Fig. 2. IL-17 signature in LAD-I periodontitis.

(A) Quantitative real-time PCR analysis of indicated cytokine mRNA expression levels in the lesions of LAD-I periodontitis compared to those from severe chronic periodontitis (severe inflammatory bone loss) or gingivitis (gingival inflammation without associated bone loss); results were normalized to HPRT mRNA and presented as fold induction relative to gingivitis, assigned an average value of 1. Data are means ± SEM (n=4 per group). *P < 0.05 vs. both chronic periodontitis and gingivitis (one-way ANOVA). (B) The indicated cytokines/chemokines were measured in gingival crevicular fluid from healthy control subjects and LAD-I patients, using multiplex luminex assays.
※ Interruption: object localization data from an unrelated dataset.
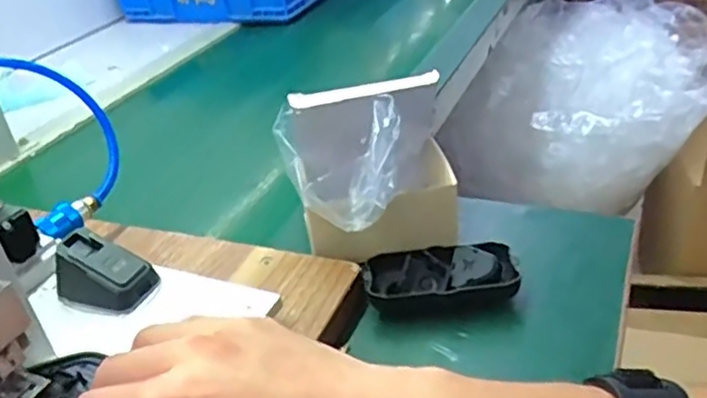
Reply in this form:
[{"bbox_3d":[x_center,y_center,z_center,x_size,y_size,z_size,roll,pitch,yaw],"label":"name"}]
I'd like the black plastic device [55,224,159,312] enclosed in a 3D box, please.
[{"bbox_3d":[-0.175,0.050,0.457,0.069,0.039,0.040,8,36,23],"label":"black plastic device"}]

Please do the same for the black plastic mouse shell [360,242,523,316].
[{"bbox_3d":[0.065,0.062,0.491,0.109,0.029,0.054,-6,33,2],"label":"black plastic mouse shell"}]

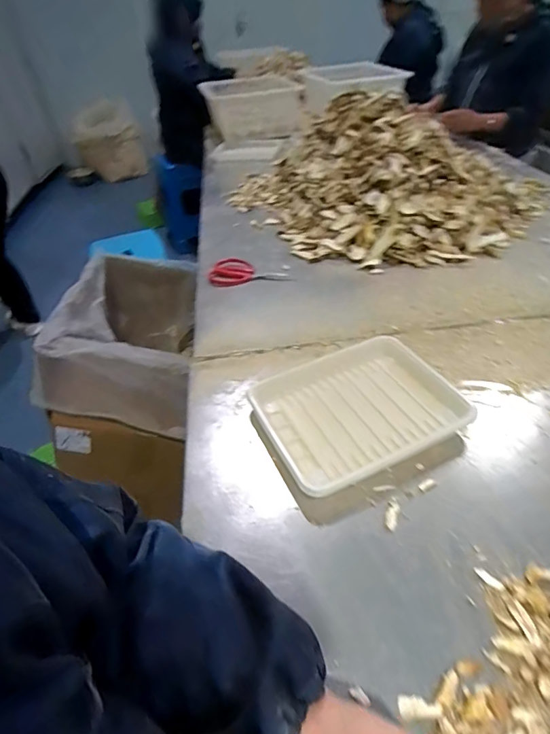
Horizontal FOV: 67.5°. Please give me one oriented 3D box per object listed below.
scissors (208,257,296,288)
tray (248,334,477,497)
[{"bbox_3d":[-0.058,-0.213,0.909,0.179,0.017,0.097,-3,42,2],"label":"scissors"},{"bbox_3d":[0.108,0.054,0.573,0.243,0.052,0.205,-20,44,-16],"label":"tray"}]

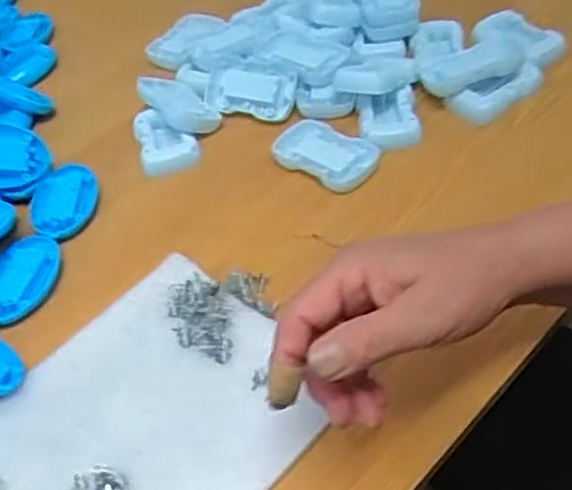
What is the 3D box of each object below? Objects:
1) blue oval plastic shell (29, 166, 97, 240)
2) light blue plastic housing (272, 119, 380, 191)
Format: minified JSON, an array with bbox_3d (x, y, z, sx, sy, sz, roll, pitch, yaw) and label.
[{"bbox_3d":[-0.191,-0.037,0.613,0.057,0.013,0.081,-8,47,1],"label":"blue oval plastic shell"},{"bbox_3d":[0.034,-0.078,0.622,0.089,0.019,0.054,26,56,29],"label":"light blue plastic housing"}]

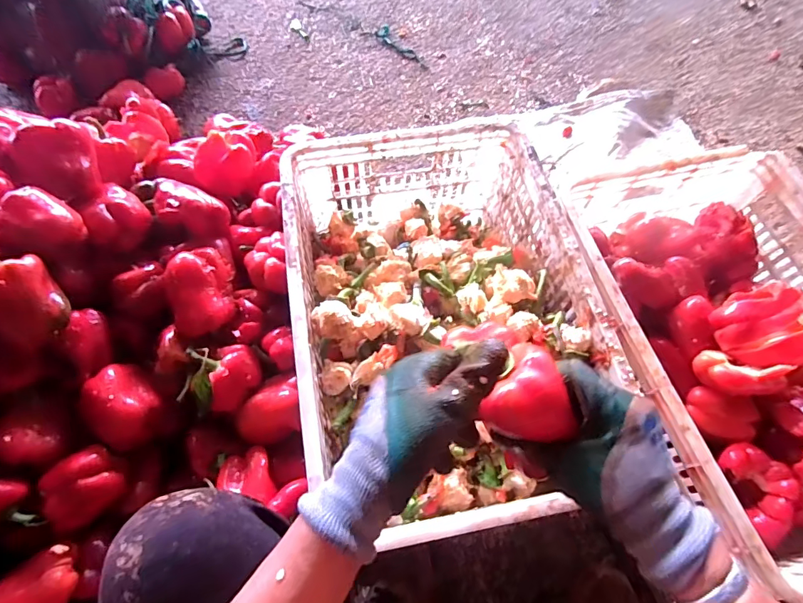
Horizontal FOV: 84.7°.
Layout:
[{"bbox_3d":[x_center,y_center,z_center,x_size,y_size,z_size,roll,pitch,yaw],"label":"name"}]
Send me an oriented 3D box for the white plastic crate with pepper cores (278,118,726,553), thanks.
[{"bbox_3d":[0.061,0.048,0.671,0.383,0.322,0.514,-11,64,-7],"label":"white plastic crate with pepper cores"}]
Data are means ± SEM (n=5 per group) *P < 0.05 and **P < 0.01; unpaired t test. (C) Immunohistochemistry for IL-17A in LAD-I gingiva [G] surrounding an extracted tooth [T] (left). Numerous IL-17A⁺ cells are seen throughout the lesion, shown in larger magnification (right). (D) Immunohistochemistry for CD3 in IL-17A⁺ cell regions. C and D are serial sections, representative of 4 patients and multiple tooth sites. (E-G) Characterization of IL-17-producing cells in LAD-I periodontitis. (E) Flow cytometry after intracellular staining for IL-17A in isolated CD45⁺ gingival cells, from healthy (left) or LAD-I (right) subjects, stimulated with PMA and ionomycin. Plots F and G show further characterization of IL-17⁺ populations in LAD-I: (F) IL-17A versus CD3 staining gated on CD45⁺IL-17⁺ cells; (G) CD56 versus CD8 staining gated on CD45⁺IL-17⁺CD3⁺TCRγδ⁻ cells. Representative of two separate experiments with paired LAD-I versus healthy control comparisons.